*** Given text ***

Well he stood up to the mad cow so that’s good.

You need to have a sit down chat with him and say he is going to have to stand up to her a whole lot more in the future. Is he prepared to - if so then fine - but make sure he does, every time.

I wouldn’t try and uninvite her to your wedding over that one (admittedly appalling) incident - but I would follow up and say that you are giving her the benefit of the doubt since it was a funeral, but you are his life partner, not her, and you will not tolerate behaviour like that again.

Anytime she steps out of line, come down hard. And look up grey rock as a way to manage her the rest of the time.

ThatSassyPeachPoet · 10/02/2025 02:41

To those who think I am being unreasonable I would like to know how?

OP posts:
Sugarnspicenallthingsnaice · 10/02/2025 02:47

these were her exact words and I quote, “get up and sit behind my fiance because I’m not family and since she is my fiancé’s mother she will be the one to sit next to him and support him.”

This is written in a very confusing way - it's not an exact quote at all is it? You're paraphasing her words from your own point of view.

Spirallingdownwards · 10/02/2025 02:50

ThatSassyPeachPoet · 10/02/2025 02:41

To those who think I am being unreasonable I would like to know how?

Because they didn't read it properly I would guess! In no way are you unreasonable. I am glad your fiance stood up for you then.

I do think before wedding arrangements get fully underway he needs to have a word about it being your (joint) wedding and he wants no nonsense from her surrounding it otherwise she will not be welcome at it.

JC89 · 10/02/2025 03:05

Uninviting her is not your call to make, it's your fiancé's. If he doesn't want her there then fine, but if he does it is his wedding too!

*** Information shown ***

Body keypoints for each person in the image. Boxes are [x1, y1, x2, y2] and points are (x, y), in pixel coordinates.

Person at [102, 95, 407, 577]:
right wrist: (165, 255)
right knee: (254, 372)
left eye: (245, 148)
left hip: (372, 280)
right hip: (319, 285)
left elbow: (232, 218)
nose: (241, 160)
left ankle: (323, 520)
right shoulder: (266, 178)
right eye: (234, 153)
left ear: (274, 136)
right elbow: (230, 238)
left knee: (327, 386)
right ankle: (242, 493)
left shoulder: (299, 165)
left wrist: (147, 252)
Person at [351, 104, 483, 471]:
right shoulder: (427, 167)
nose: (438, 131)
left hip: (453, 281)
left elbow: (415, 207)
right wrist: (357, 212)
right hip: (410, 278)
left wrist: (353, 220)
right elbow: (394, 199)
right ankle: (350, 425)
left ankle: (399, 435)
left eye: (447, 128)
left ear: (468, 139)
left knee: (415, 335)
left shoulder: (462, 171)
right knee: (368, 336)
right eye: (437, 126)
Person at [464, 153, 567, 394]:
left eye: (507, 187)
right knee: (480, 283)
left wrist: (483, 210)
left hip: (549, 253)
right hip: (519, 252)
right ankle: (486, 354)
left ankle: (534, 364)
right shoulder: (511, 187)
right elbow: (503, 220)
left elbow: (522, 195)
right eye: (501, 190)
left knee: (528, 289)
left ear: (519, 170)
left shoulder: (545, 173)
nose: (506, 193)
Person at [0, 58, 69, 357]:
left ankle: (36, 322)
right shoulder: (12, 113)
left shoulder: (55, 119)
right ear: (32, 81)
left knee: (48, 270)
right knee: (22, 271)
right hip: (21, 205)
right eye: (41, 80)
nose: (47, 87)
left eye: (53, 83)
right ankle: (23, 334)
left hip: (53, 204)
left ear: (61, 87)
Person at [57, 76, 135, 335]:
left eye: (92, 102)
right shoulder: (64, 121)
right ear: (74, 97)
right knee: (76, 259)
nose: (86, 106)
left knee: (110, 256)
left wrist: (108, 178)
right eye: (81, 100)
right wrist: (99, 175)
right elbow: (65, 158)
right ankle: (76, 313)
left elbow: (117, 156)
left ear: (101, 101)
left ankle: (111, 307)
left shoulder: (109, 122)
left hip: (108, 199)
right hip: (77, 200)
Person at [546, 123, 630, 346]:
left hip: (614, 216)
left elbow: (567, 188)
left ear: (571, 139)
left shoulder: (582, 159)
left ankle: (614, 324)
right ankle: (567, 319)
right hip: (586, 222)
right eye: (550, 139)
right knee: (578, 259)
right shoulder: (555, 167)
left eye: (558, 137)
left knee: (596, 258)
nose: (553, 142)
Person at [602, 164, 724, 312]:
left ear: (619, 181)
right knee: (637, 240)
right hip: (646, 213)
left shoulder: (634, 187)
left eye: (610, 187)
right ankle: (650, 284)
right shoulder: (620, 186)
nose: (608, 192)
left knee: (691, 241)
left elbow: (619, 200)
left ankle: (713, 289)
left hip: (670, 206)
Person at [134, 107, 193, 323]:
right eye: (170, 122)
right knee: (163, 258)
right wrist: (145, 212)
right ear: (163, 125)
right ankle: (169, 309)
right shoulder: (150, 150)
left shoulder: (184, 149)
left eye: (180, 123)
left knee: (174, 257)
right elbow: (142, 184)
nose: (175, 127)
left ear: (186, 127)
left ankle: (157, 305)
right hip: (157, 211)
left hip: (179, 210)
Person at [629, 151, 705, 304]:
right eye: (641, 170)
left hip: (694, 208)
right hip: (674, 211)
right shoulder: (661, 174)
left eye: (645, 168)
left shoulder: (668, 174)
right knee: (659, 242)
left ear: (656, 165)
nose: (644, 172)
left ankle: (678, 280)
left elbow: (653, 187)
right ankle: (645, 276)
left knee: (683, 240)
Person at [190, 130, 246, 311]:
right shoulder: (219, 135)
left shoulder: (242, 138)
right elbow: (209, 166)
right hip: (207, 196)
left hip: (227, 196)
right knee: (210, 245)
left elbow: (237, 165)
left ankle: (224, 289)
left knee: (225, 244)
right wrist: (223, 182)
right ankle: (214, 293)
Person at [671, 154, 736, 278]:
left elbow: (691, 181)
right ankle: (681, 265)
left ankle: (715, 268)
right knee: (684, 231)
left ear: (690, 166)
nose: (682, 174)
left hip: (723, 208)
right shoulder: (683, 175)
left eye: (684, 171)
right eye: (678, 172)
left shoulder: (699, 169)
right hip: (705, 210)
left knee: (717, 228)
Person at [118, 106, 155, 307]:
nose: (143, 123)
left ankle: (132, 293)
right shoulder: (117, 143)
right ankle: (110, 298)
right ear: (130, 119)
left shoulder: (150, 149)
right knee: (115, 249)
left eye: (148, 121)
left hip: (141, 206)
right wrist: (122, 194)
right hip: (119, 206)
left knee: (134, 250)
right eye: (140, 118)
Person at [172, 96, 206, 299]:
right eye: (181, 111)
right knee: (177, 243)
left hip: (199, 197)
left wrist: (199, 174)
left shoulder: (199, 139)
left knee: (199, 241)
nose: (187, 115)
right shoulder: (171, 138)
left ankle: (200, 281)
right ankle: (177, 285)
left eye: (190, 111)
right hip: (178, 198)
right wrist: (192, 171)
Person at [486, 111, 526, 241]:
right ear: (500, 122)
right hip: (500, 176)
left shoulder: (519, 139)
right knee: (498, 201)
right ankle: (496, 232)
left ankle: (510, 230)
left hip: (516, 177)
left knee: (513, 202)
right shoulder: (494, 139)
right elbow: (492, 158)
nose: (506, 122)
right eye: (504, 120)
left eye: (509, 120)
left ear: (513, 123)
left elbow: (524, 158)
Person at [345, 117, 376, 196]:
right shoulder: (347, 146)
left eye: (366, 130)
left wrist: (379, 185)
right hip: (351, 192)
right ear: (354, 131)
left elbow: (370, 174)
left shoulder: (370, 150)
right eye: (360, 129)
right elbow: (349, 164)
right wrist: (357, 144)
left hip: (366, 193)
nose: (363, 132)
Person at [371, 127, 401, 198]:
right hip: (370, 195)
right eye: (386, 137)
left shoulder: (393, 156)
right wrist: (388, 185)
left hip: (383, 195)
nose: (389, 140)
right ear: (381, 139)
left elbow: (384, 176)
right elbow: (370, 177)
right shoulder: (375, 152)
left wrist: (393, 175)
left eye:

***

→ Exercises to complete
1. Repeat, word for word, the stretch of the forum thread about the fiancé's mother from "Well he stood" through "does, every time.".
2. Pick up the forum thread about the fiancé's mother after its final sentence and keep it going.

→ Task-by-task results
1.
Well he stood up to the mad cow so that’s good.

You need to have a sit down chat with him and say he is going to have to stand up to her a whole lot more in the future. Is he prepared to - if so then fine - but make sure he does, every time.

2.
RickiRaccoon · 10/02/2025 03:35

You must have a long history with your fiance's mother after 9y. I'd rely on that experience. I wouldn't uninvite her from the wedding just yet but, if anyone treated me like that, they'd be on thin ice and I can't imagine ever being that friendly with them (I do hold grudges).

I'd be watching her carefully and having a backup plan for her involvement in the wedding and your lives. If it's a one-off because she was upset, maybe it's forgiveable. If she's suddenly worried because you're about to be her son's wife, you might have trouble on your hands and it needs to be addressed with your fiance.

marcopront · 10/02/2025 04:08

I don't you are being unreasonable but I don't think you are entirely reasonable either.
It was a funeral, emotions run high.
Yes they had been divorced for 20 years but do you know how she felt about him.
She is right - you aren't married. You have been together 9 years and the wedding is still over a year away maybe she doesn't think you will get married,
Your fiancé stood up for you. That is what matters.

Mymanyellow · 10/02/2025 04:14

Not you again.

LindorDoubleChoc · 10/02/2025 04:23

I can (and do) sit next to my husband any day of the week. I'd have no problem if he wanted to sit next to his Mum and she him on family occasions, they don't see each other as often. I'm also not obsessed with "being the most important woman" in my husband's life. I think it's healthier to see oneself as an individual and not waste mental energy on grandstanding with the inlaws.

Fraaances · 10/02/2025 04:47

You need to grow a pair and tell her to fuck right off

LondonLawyer · 10/02/2025 05:03

OP, I distinctly remember your last thread, your sock puppet, and your style is unmistakable. The story continues to be embroidered, however.

Butchyrestingface · 10/02/2025 05:12

LondonLawyer · 10/02/2025 05:03

OP, I distinctly remember your last thread, your sock puppet, and your style is unmistakable. The story continues to be embroidered, however.

Don’t know that I read OP’s last thread but her writing style on this one makes me think she’s pretty intense and possibly a my-way-or-the-high-way type. Which is ironically how the future MiL sounds.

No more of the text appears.